The man is accused of possessing gambling devices after machines are confiscated; he says they are legal.

By STEVE THOMPSON
Published October 5, 2003

NEW PORT RICHEY - John Roshio said he bought his first five slot machines in June at a flea market. The dealer, a wholesaler based in Daytona Beach, he said, was correct when he told him they sold well.

Roshio, who owns 3 J's Auction at 5635 State Road 54, sold them within two days.

"I mean all five machines just screamed out the door," said Roshio, 35. He began buying them in shipments of 10 and 12 and displaying them in front of his auction house. They sold quickly.

"I've been rolling the big cart out front every day since June," Roshio said. "They've been sitting out at the road with a sign that says slots for sale."

But in September, Pasco Sheriff's Office detectives confiscated the 25 machines he had in stock, accusing Roshio of possessing gambling devices. Roshio figures they took about $9,000 worth of inventory.

"I think this whole thing is just ludicrous," Roshio told the Times on Thursday. The Daytona Beach wholesaler he has been buying the machines from, Tom Scianablo, assured him from the start that they are legal.

"I mean he's selling them all over the state and all over the country," Roshio said. "There was no reason for me to believe that it was illegal. Even now reading the statutes, I still don't believe it's illegal."

His machines are for home entertainment, not gambling, Roshio said.

The machines are set up to take only tokens, not quarters. And Roshio said he warns his customers that if they alter the machines to take quarters, they'll be breaking the law.

Also, the machines are games of skill, not chance, Roshio said. "The slot machines are set up to be self stopped. You have to hit the button to stop the wheels."

Detective William T. Davis, who confiscated the machines, disagrees on both points.

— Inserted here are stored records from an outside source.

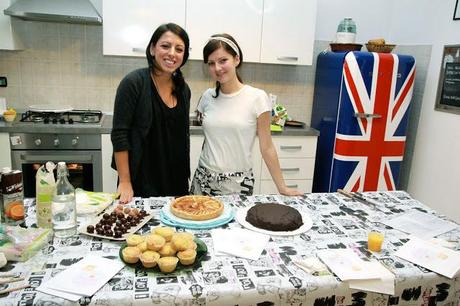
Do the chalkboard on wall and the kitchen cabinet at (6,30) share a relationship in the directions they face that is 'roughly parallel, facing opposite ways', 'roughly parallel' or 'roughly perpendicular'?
roughly perpendicular

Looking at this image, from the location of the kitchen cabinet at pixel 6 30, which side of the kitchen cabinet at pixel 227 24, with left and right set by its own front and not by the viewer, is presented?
right

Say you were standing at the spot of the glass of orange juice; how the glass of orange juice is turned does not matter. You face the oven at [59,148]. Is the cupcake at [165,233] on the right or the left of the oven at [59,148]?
left

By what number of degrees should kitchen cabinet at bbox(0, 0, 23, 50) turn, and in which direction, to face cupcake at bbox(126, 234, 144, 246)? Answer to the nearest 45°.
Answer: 0° — it already faces it

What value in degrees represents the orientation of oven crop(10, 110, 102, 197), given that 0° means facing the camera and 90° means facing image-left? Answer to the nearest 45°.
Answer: approximately 0°
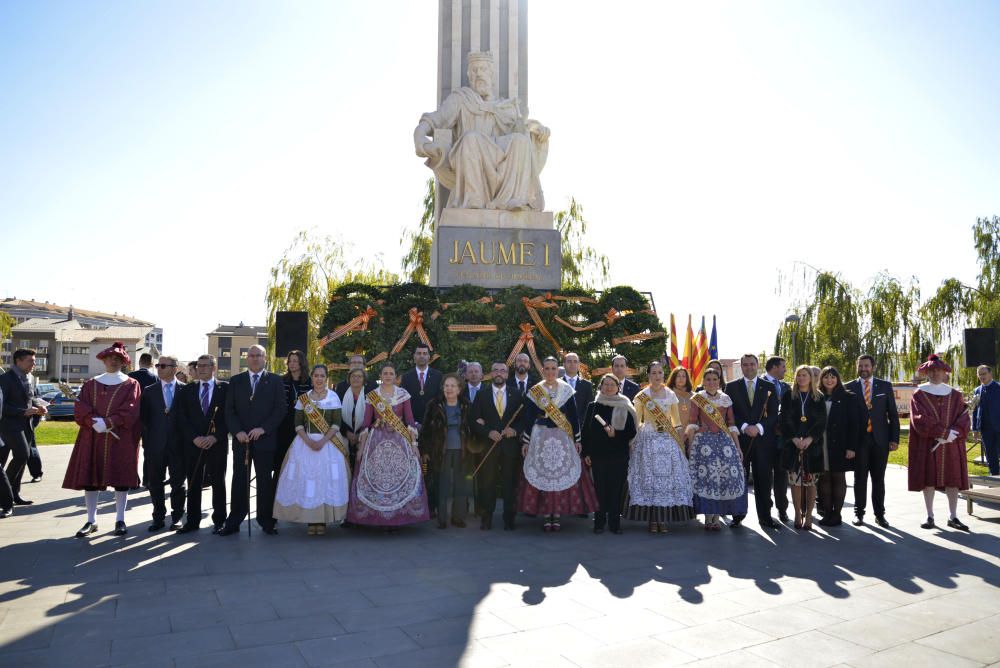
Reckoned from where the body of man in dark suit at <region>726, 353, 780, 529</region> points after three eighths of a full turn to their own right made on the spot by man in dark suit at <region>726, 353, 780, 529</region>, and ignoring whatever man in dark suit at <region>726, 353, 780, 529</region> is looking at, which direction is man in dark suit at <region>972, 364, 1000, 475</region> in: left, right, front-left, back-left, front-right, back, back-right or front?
right

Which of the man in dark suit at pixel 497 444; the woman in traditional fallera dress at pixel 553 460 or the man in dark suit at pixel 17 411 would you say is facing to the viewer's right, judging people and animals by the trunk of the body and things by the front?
the man in dark suit at pixel 17 411

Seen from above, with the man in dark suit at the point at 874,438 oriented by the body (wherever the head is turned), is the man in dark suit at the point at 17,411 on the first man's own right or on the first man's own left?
on the first man's own right

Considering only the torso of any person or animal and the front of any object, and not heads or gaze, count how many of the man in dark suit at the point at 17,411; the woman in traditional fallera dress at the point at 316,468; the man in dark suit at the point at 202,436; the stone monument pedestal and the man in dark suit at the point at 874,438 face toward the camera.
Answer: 4

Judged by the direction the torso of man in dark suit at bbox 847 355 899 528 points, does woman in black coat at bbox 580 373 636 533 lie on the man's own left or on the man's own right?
on the man's own right

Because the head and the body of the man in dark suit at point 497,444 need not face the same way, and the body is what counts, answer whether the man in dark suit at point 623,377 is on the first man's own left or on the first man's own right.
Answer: on the first man's own left
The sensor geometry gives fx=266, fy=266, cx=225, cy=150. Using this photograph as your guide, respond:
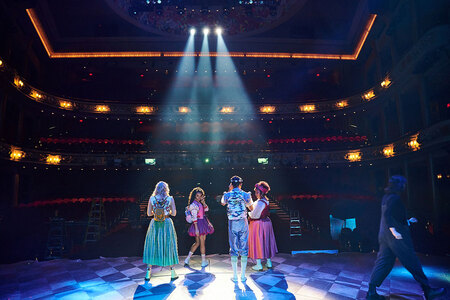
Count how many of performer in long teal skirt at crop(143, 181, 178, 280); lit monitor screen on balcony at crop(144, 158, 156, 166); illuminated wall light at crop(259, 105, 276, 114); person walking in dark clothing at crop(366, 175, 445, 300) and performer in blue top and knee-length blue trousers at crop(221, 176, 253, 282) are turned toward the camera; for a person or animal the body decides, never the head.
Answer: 2

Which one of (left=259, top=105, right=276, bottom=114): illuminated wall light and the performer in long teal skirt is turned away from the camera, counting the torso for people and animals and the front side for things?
the performer in long teal skirt

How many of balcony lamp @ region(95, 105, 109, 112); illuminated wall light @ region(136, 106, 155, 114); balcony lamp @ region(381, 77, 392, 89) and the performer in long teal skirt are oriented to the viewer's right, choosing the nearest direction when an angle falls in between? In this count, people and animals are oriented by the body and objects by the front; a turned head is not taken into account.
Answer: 0

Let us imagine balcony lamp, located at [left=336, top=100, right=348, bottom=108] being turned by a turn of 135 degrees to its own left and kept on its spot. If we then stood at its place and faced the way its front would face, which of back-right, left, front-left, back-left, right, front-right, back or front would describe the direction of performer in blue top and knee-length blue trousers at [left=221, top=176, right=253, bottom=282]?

It makes no difference whether a slot machine accepts tokens or quarters, he said.

"If it accepts a token, slug, or coin, it is illegal in the state of Florida," he said.

And Roshio's machines are games of chance, Davis said. "It has already been programmed when it's going to stop, where it's going to hit on, and what it's going to pay out."

Davis said he has had a court certified expert verify that Roshio's machines are illegal.

He has finished putting his case together and will be forwarding the charges to the state attorney, he said.

In the meantime, on Sept. 25, Davis arrested Roshio on a charge of being a felon in possession of a firearm. While inside his auction house, detectives noticed a handgun on display. Roshio was convicted of felony conspiracy to traffic cocaine in 1995. Florida Department of Law Enforcement records show that he has also faced charges including burglary and larceny, both in 1990.

Scianablo, who owns East Coast Slots, imports the used machines from Japan and refurbishes them. He has bought and sold thousands of them during the past several years without problems from authorities, he told the Times.

The detectives who took Roshio's machines should find something better to do, Scianablo said.

"I think they're interpreting the law improperly, and a good lawyer should be able to straighten that out."